# 高效预训练新范式：HRM-Text模型

- 来源：HuggingFace Daily Papers（社区热门论文）
- 发布时间：2026-05-20 08:00
- AIHOT 分数：67
- AIHOT 链接：https://aihot.virxact.com/items/cmpez2xg101ylsljwginf0rid
- 原文链接：https://arxiv.org/abs/2605.20613

## AI 摘要

本文提出HRM-Text，一种受生物系统启发的预训练新范式。它以分层循环模型取代标准Transformer，将计算解耦为慢速策略层和快速执行层，并使用指令数据进行训练。一个仅10亿参数的HRM-Text模型，使用400亿令牌、在1500美元预算内训练，即可在MMLU等多个基准上取得与2-7B开源模型竞争的成绩。相比标准方法，其训练数据量与计算量大幅减少，证明了架构与目标的协同设计能显著降低预训练门槛。

## 正文

The current pretraining paradigm for large language models relies on massive compute and internet-scale raw text, creating a significant barrier to foundational research. In contrast, biological systems demonstrate highly sample-efficient learning through multi-timescale processing, such as the functional organization of the frontoparietal loop. Taking this as inspiration, we introduce HRM-Text, which replaces standard Transformers with a Hierarchical Recurrent Model (HRM) that decouples computation into slow-evolving strategic and fast-evolving execution layers. To stabilize this deep recurrence for language modeling, we introduce MagicNorm and warmup deep credit assignment. Furthermore, instead of standard raw-text pretraining, we train exclusively on instruction-response pairs using a task-completion objective and PrefixLM masking.

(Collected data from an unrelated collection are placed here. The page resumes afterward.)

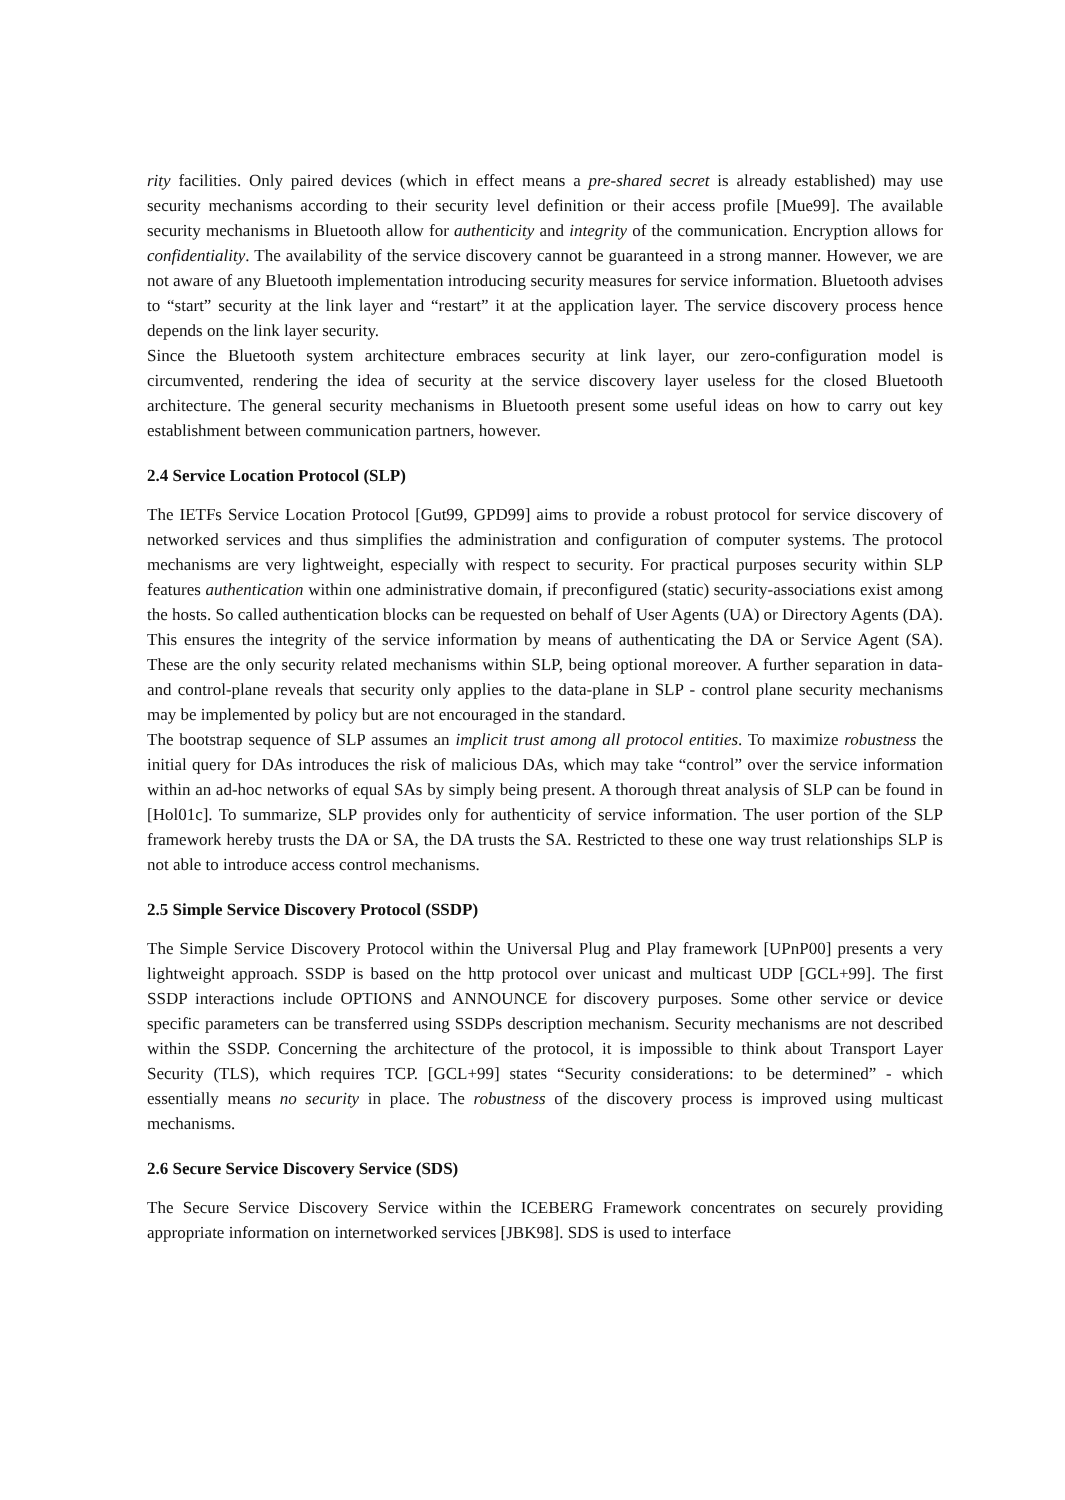rity facilities. Only paired devices (which in effect means a pre-shared secret is already established) may use security mechanisms according to their security level definition or their access profile [Mue99]. The available security mechanisms in Bluetooth allow for authenticity and integrity of the communication. Encryption allows for confidentiality. The availability of the service discovery cannot be guaranteed in a strong manner. However, we are not aware of any Bluetooth implementation introducing security measures for service information. Bluetooth advises to “start” security at the link layer and “restart” it at the application layer. The service discovery process hence depends on the link layer security.
Since the Bluetooth system architecture embraces security at link layer, our zero-configuration model is circumvented, rendering the idea of security at the service discovery layer useless for the closed Bluetooth architecture. The general security mechanisms in Bluetooth present some useful ideas on how to carry out key establishment between communication partners, however.
2.4 Service Location Protocol (SLP)
The IETFs Service Location Protocol [Gut99, GPD99] aims to provide a robust protocol for service discovery of networked services and thus simplifies the administration and configuration of computer systems. The protocol mechanisms are very lightweight, especially with respect to security. For practical purposes security within SLP features authentication within one administrative domain, if preconfigured (static) security-associations exist among the hosts. So called authentication blocks can be requested on behalf of User Agents (UA) or Directory Agents (DA). This ensures the integrity of the service information by means of authenticating the DA or Service Agent (SA). These are the only security related mechanisms within SLP, being optional moreover. A further separation in data- and control-plane reveals that security only applies to the data-plane in SLP - control plane security mechanisms may be implemented by policy but are not encouraged in the standard.
The bootstrap sequence of SLP assumes an implicit trust among all protocol entities. To maximize robustness the initial query for DAs introduces the risk of malicious DAs, which may take “control” over the service information within an ad-hoc networks of equal SAs by simply being present. A thorough threat analysis of SLP can be found in [Hol01c]. To summarize, SLP provides only for authenticity of service information. The user portion of the SLP framework hereby trusts the DA or SA, the DA trusts the SA. Restricted to these one way trust relationships SLP is not able to introduce access control mechanisms.
2.5 Simple Service Discovery Protocol (SSDP)
The Simple Service Discovery Protocol within the Universal Plug and Play framework [UPnP00] presents a very lightweight approach. SSDP is based on the http protocol over unicast and multicast UDP [GCL+99]. The first SSDP interactions include OPTIONS and ANNOUNCE for discovery purposes. Some other service or device specific parameters can be transferred using SSDPs description mechanism. Security mechanisms are not described within the SSDP. Concerning the architecture of the protocol, it is impossible to think about Transport Layer Security (TLS), which requires TCP. [GCL+99] states “Security considerations: to be determined” - which essentially means no security in place. The robustness of the discovery process is improved using multicast mechanisms.
2.6 Secure Service Discovery Service (SDS)
The Secure Service Discovery Service within the ICEBERG Framework concentrates on securely providing appropriate information on internetworked services [JBK98]. SDS is used to interface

Serving as an empirical existence proof of efficient pretraining, a 1B-parameter HRM-Text model trained from scratch on only 40 billion unique tokens and $1,500 budget achieves 60.7% on MMLU, 81.9% on ARC-C, 82.2% on DROP, 84.5% on GSM8K, and 56.2% on MATH. Despite utilizing roughly 100-900x fewer training tokens and 96-432x less estimated compute than standard baselines, HRM-Text performs competitively with 2-7B parameter open models. These results demonstrate that co-designing architectures and objectives can radically reduce the compute-to-performance ratio, making pretraining from scratch accessible to the broader research community.